While everybody wants to do it, reap the benefits of exercise… Not everybody has the time.

The simple solution might be able to create a or join simple fitness program like this one called PiYo.​

Instead of ignoring exercise altogether, you could do some moderate exercise for better fitness or completely read this post for suggestions on integrating excercise into your busy schedule.

​Think of exercise like you think of a major task in the office.

Break it up into tinier components. ​Instead of spending two hours in the gym or in the tennis court like your friends do, ask your trainer to divide your workout program.

Take these three suggestions into consideration as they’ll be of great help if you’re struggling with taking exercise serious with your busy schedule.

Do 30 minutes of exercise four times a week

This could be just about any of the exercise for example 20 minutes cardio, 10 minutes weights (1 muscle group, e.g. legs) should do.

Also see: The Superhero No Equipment Exercise Moves

Do 30 minutes of exercise three times a week

This is just like suggestion one however the exercise you have to do has been reduce to three times a week. Here’s an example of how you could break em down.

  • Mon: 20 minutes cardio + 10 minutes stretching.
  • Tues: 20 minutes weights (2 muscle groups, e.g. back and abdominals) + 10 minutes of cardio.
  • Wed: 20 minutes cardio + 10 minutes of Weights (two muscle groups, e.g. triceps or chest, biceps or shoulders)

Do Excercise For 20 minutes, 5 days a week.

Again, another suggestion that could work, See example below:

  • Week 1: all cardio
  • Week 2: weights
  • Week 3: Cardio on Mon/Wed/Fri
  • Week 4: Weights on Tues/Thurs

Then repeat the entire cycle when you get to the second month.

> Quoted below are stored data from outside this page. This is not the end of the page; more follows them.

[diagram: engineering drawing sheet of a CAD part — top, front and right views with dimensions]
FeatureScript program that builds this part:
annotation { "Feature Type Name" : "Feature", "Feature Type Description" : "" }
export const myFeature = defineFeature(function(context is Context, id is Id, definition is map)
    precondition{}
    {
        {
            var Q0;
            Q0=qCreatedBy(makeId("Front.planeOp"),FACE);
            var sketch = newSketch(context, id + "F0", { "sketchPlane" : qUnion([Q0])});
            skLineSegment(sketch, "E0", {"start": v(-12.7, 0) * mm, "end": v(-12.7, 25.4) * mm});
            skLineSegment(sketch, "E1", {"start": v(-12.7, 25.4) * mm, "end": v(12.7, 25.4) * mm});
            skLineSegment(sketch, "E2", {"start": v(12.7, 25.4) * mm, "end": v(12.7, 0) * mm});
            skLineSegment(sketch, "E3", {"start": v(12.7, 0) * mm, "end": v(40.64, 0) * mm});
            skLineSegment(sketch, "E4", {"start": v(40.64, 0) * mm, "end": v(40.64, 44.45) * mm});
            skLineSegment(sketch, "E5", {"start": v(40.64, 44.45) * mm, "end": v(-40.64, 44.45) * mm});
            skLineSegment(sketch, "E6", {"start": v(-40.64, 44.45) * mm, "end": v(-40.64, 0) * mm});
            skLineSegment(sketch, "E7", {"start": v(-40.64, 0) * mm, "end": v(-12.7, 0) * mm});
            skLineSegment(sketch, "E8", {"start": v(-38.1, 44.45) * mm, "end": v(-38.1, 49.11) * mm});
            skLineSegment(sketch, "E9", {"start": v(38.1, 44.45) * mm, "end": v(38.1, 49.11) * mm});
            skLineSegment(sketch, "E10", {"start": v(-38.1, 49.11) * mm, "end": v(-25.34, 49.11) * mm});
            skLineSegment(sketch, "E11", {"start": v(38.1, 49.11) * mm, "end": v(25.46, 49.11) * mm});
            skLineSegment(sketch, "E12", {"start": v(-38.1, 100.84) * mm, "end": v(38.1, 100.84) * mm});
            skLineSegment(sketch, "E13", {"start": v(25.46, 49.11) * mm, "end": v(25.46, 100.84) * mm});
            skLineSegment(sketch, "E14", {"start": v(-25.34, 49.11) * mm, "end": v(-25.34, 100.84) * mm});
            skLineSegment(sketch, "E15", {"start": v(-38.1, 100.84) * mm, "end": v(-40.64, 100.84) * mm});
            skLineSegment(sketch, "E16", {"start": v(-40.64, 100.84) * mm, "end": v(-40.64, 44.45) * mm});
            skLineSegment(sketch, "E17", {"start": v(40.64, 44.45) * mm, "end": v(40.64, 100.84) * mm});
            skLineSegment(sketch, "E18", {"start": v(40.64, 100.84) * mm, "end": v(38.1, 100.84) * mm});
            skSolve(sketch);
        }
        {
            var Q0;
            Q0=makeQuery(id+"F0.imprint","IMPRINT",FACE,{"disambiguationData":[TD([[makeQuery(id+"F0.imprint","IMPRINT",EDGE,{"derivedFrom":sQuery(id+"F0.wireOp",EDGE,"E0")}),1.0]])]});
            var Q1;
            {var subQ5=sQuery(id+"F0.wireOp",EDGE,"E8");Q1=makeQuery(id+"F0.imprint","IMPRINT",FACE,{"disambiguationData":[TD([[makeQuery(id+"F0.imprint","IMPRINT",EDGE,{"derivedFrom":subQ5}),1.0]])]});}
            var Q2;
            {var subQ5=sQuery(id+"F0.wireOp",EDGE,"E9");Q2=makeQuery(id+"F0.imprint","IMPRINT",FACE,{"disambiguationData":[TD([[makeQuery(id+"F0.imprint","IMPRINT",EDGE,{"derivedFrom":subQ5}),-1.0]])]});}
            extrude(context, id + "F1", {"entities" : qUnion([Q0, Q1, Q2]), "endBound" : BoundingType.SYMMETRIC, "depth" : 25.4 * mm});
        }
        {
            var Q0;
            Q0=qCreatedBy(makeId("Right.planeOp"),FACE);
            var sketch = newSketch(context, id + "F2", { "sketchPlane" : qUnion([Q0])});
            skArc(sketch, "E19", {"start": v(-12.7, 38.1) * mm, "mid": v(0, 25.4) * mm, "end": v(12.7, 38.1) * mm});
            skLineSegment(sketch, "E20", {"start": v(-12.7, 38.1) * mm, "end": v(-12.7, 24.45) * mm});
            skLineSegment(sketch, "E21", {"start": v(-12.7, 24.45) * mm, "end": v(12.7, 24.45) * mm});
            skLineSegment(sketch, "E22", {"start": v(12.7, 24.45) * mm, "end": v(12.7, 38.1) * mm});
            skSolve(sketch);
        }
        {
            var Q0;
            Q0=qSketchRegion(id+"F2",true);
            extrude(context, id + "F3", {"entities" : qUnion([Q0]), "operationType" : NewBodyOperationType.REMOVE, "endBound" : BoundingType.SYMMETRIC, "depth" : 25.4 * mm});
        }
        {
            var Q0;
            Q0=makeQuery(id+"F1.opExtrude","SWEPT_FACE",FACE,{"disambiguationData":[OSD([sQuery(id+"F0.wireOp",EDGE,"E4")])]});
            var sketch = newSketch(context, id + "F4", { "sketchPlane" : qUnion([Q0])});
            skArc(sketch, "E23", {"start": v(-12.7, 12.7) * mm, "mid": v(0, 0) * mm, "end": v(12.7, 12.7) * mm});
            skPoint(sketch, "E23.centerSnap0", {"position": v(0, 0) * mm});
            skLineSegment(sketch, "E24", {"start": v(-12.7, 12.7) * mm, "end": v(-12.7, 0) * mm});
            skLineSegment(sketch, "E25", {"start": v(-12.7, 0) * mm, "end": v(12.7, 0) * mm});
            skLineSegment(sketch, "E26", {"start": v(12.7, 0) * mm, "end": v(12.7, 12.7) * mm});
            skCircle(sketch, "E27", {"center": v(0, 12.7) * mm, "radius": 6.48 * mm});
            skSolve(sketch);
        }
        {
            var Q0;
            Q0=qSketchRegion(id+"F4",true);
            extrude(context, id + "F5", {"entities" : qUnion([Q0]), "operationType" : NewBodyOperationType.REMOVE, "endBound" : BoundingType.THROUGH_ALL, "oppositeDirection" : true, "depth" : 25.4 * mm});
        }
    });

See? as easy as that.

​Ideally, one should gradually increase the frequency or intensity, or both. But if you’re busy, and definitely can’t spare more than 30 minutes a day, then increase your intensity.

This means if your cardio involves the treadmill, take the notch up 1 level (if you started with level 3, go on to level 4 on month 2).

You may choose to go over this simple morning workout challenge that consists of these simple moves. The best part? You can complete em all in just ten minutes to keep fit.

Here they are:

  • 10 Squats
  • 25 Jumping Jacks
  • 20 Calf Raises
  • 10 Squats
  • 25 Jumping Jacks
  • 25 Calf Raises
  • 10 Squats
  • 10 Burpess
  • 10 Situps

Simple but powerful, Goes a long way in making sure you get your exercise for the day.